General overview: Neurodegenerative diseases are characterized by neuronal loss and intraneuronal accumulations of fibrillary materials. Neuropathologists distinguish several intracellular inclusions such as Hirano bodies, Lewy bodies, Pick bodies and neurofibrillary tangles (NFT). Most are argyrophilic and NFT are the most common. They are consistently found in Alzheimer’s Disease (AD), frontotemporal dementia, amyotrophic lateral sclerosis/parkinsonism-dementia complex of Guam (ALS/PDC), corticobasal degeneration (CBD), dementia pugilistica and head trauma, Down syndrome, postencephalitic parkinsonism, progressive supranuclear palsy (PSP) and Pick’s Disease. NFTs are also seen in normal aging. Neurofibrillary tangles contain hyperphosphorylated microtubule-associated protein tau, because of these characteristics these diseases are classified as “tauopathies”.

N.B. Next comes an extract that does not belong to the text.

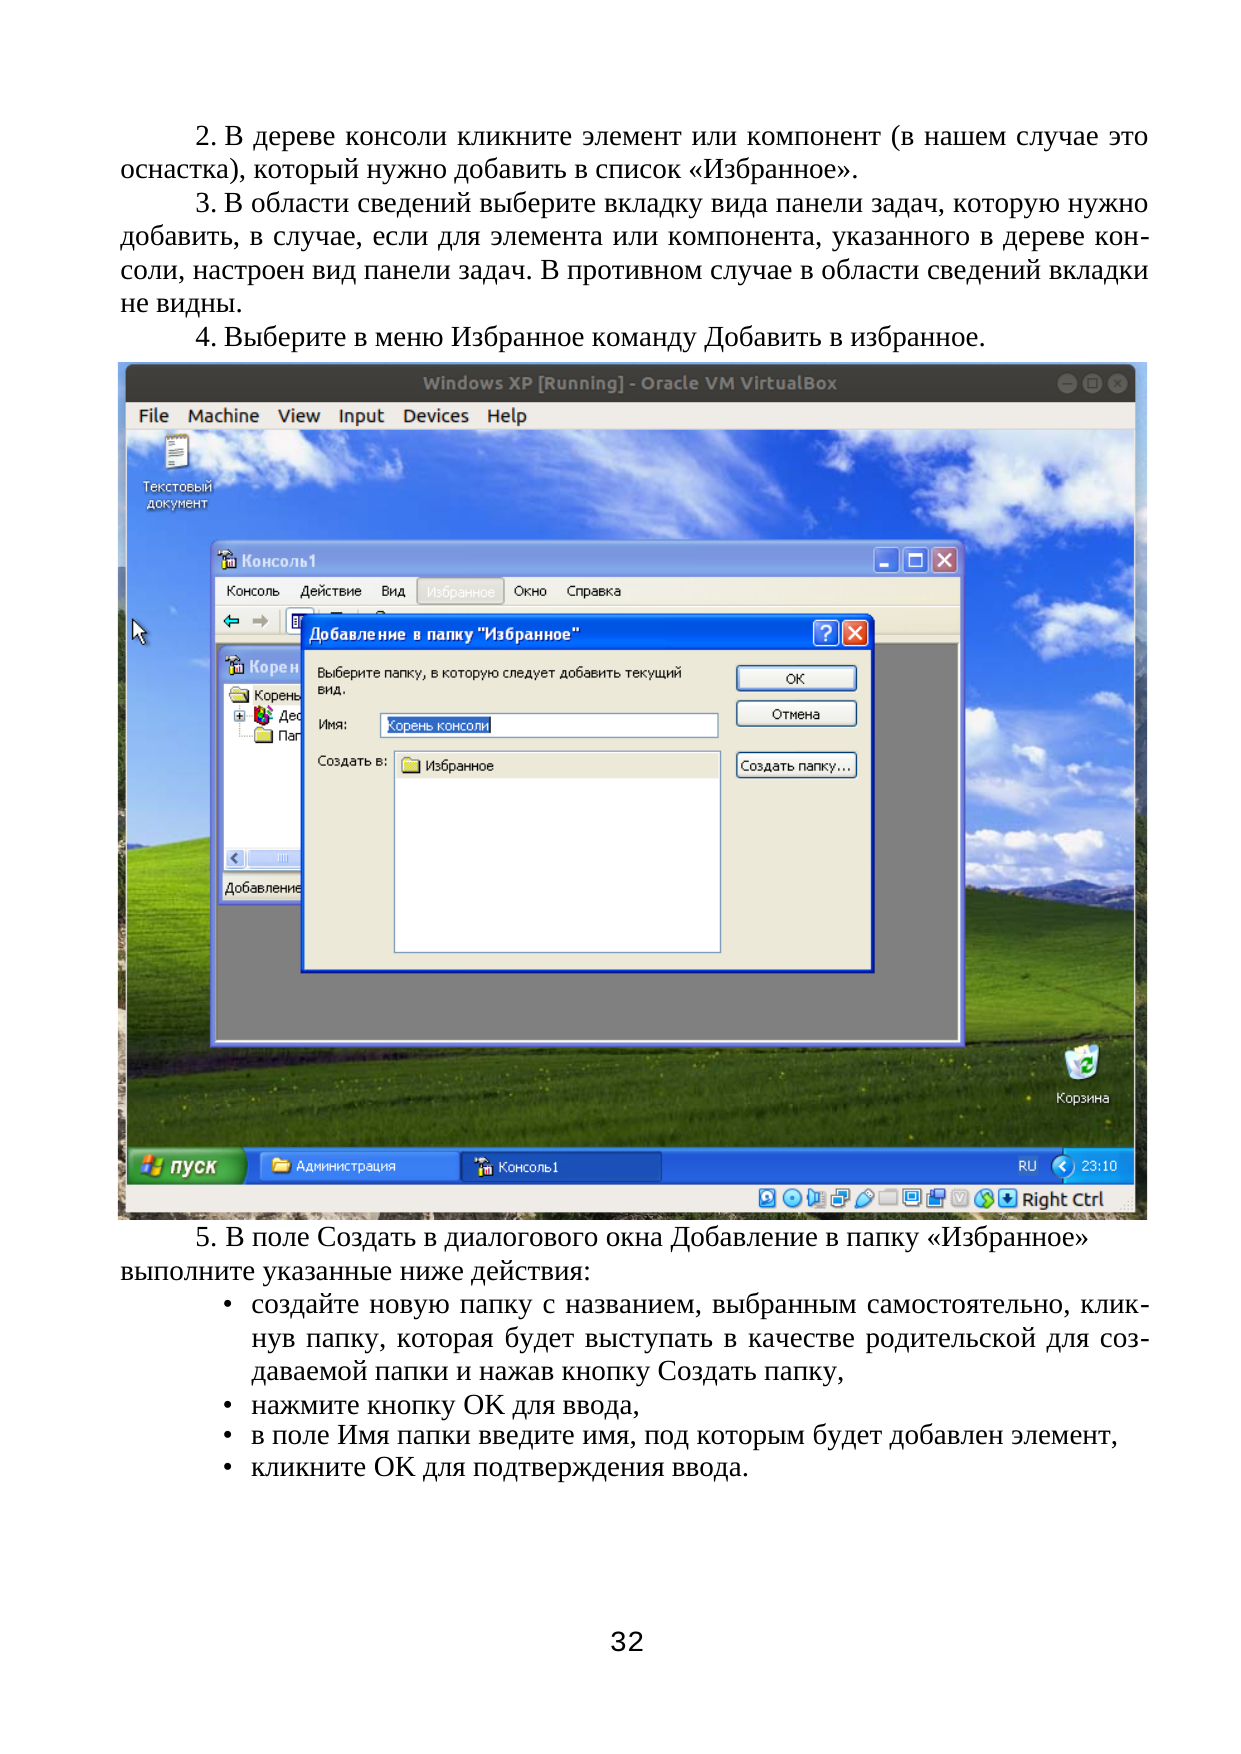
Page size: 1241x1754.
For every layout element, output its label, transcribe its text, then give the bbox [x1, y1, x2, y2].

Tau gene and Tau protein: The human tau gene is unique and located over 100 kb on the long arm of chromosome 17. It contains 16 exons. In the human brain, Tau proteins constitute a family of six isoforms, which range from 352 to 441 amino acids. To date, 34 different pathogenic tau mutations have been described in a total of 101 FTDP-17 families. Depending on their functional effects, mutations on Tau proteins may be divided into two groups: the mutations affecting the alternative splicing of exon 10, and leading to changes in the proportion of 4R- and 3R-Tau isoforms, and the mutations modifying Tau interactions with microtubules.

Molecular classification of Tauopathies: Comparative biochemistry of Tau aggregates shows that they differ in both phosphorylation and content of tau isoforms, which enable a molecular classification of tauopathies. Five classes of tauopathies have been defined depending on the type of Tau aggregates. Many parameters can explain this categorization such as the selective aggregation of specific sets of Tau isoforms, the differential vulnerability of neuronal subpopulations, in addition to possibly variable sets of enzymes.

Conclusion: The data discussed indicate, that the key event in tauopathies is always the disorganization of the cytoskeleton, based on mutations/polymorphisms in the tau gene, leading to nerve cell degeneration.